How do does Gates believe the world’s problems can be solved? Measurement!

Even though many researchers have ridiculed his massive investment in measuring teacher effectiveness, Bill doesn’t know it. He still thinks that if you mix a certain proportion of test scores, observations, and student surveys, you can solve the teacher quality problem. And how does he know that the problem is solved? Because test scores went up in Eagle County, Colorado.

If test scores were all there was to measuring education quality, he might have a point. But as Governor Jerry Brown stated so eloquently in his state of the state speech last week, the goal of education is not easily reduced to data.

Brown said:

“In the right order of things, education—the early fashioning of character and the formation of conscience—comes before legislation. Nothing is more determinative of our future than how we teach our children. If we fail at this, we will sow growing social chaos and inequality that no law can rectify. ”

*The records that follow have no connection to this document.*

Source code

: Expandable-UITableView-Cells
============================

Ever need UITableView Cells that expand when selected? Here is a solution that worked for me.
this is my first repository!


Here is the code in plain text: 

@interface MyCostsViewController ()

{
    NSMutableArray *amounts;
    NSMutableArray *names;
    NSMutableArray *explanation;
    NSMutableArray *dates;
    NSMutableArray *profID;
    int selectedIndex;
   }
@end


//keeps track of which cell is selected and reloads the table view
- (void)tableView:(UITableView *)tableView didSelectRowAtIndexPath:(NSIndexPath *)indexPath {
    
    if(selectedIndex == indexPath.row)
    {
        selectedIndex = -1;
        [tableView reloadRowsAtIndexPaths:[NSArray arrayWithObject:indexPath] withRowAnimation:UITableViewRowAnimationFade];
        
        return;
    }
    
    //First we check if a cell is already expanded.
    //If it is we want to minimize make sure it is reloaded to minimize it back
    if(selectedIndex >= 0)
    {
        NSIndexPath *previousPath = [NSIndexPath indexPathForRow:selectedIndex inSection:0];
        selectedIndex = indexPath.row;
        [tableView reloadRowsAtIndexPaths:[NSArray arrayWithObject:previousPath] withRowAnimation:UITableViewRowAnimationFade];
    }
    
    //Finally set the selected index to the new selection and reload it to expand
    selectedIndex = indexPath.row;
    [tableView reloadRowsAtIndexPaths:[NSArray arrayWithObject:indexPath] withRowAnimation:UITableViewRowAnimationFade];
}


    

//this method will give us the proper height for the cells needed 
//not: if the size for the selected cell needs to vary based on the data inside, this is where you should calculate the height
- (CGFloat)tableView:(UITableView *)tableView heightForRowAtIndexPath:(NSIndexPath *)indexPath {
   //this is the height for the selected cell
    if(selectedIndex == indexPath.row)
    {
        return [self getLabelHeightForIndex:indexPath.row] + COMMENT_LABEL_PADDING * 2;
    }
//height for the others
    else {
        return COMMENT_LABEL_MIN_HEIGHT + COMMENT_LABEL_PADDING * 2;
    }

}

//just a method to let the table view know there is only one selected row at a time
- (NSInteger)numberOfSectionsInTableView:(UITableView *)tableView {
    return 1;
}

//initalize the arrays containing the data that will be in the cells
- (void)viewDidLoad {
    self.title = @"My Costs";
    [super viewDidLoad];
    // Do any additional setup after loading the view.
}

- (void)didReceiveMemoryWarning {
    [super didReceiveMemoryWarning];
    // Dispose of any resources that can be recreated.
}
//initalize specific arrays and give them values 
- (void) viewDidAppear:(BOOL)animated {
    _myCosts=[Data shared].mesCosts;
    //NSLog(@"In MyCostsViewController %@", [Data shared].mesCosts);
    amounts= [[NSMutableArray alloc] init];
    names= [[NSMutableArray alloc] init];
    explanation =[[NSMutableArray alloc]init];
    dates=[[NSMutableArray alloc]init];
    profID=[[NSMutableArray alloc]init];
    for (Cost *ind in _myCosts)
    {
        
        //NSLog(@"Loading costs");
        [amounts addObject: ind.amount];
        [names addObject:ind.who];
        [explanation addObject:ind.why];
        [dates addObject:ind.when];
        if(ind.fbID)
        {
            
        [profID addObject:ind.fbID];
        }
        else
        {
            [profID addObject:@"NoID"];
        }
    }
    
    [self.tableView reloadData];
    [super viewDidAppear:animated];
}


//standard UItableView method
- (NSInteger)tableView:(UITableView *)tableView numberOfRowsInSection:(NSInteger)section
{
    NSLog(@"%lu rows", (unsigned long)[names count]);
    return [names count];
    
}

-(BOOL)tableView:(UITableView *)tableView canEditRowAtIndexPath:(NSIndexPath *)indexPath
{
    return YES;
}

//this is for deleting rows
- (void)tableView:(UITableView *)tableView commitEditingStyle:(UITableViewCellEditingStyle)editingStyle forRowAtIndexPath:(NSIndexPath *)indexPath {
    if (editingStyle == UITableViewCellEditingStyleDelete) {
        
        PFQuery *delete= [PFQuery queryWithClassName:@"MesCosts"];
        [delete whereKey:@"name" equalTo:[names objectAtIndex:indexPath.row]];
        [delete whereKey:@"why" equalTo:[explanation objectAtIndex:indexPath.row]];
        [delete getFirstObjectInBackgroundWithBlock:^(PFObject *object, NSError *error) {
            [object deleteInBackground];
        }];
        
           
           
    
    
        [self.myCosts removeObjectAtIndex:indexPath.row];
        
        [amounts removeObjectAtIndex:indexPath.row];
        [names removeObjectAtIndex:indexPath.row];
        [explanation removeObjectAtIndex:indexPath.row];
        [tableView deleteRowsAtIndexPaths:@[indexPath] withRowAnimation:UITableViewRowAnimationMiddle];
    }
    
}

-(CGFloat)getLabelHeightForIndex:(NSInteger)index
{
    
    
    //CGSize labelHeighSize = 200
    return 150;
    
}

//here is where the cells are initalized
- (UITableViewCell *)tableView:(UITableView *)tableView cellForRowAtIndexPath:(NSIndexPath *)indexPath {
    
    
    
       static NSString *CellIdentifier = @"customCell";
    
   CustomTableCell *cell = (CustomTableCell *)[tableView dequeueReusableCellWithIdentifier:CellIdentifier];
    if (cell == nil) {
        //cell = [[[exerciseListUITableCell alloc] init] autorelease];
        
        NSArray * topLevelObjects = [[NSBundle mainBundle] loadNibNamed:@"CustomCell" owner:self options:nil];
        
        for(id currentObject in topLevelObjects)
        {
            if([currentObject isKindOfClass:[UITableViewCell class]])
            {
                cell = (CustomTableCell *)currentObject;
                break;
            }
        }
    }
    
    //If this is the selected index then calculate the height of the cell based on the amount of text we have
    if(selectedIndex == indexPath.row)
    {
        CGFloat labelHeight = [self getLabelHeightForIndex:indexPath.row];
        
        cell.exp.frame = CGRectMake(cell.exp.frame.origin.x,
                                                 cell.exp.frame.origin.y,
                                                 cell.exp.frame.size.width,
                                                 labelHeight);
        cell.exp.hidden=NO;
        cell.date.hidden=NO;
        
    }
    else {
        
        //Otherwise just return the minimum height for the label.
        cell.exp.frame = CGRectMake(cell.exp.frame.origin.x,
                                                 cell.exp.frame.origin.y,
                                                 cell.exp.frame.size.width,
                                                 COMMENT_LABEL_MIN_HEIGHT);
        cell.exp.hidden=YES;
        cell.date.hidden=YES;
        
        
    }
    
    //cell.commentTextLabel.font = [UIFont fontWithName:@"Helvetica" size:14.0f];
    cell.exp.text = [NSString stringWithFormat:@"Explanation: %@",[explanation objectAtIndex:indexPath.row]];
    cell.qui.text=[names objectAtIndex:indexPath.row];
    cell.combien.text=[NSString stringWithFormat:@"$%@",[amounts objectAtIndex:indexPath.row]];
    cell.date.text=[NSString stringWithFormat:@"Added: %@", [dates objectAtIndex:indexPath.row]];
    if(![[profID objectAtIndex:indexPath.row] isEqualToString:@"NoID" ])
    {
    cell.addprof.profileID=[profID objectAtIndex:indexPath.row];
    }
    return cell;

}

How do you measure the fashioning of character and the formation of conscience?

Governor Brown said:

“The laws that are in fashion demand tightly constrained curricula and reams of accountability data. All the better if it requires quiz-bits of information, regurgitated at regular intervals and stored in vast computers. Performance metrics, of course, are invoked like talismans. Distant authorities crack the whip, demanding quantitative measures and a stark, single number to encapsulate the precise achievement level of every child. We seem to think that education is a thing—like a vaccine—that can be designed from afar and simply injected into our children.”

Which matters most? The young person with high test scores or the young person with character and conscience?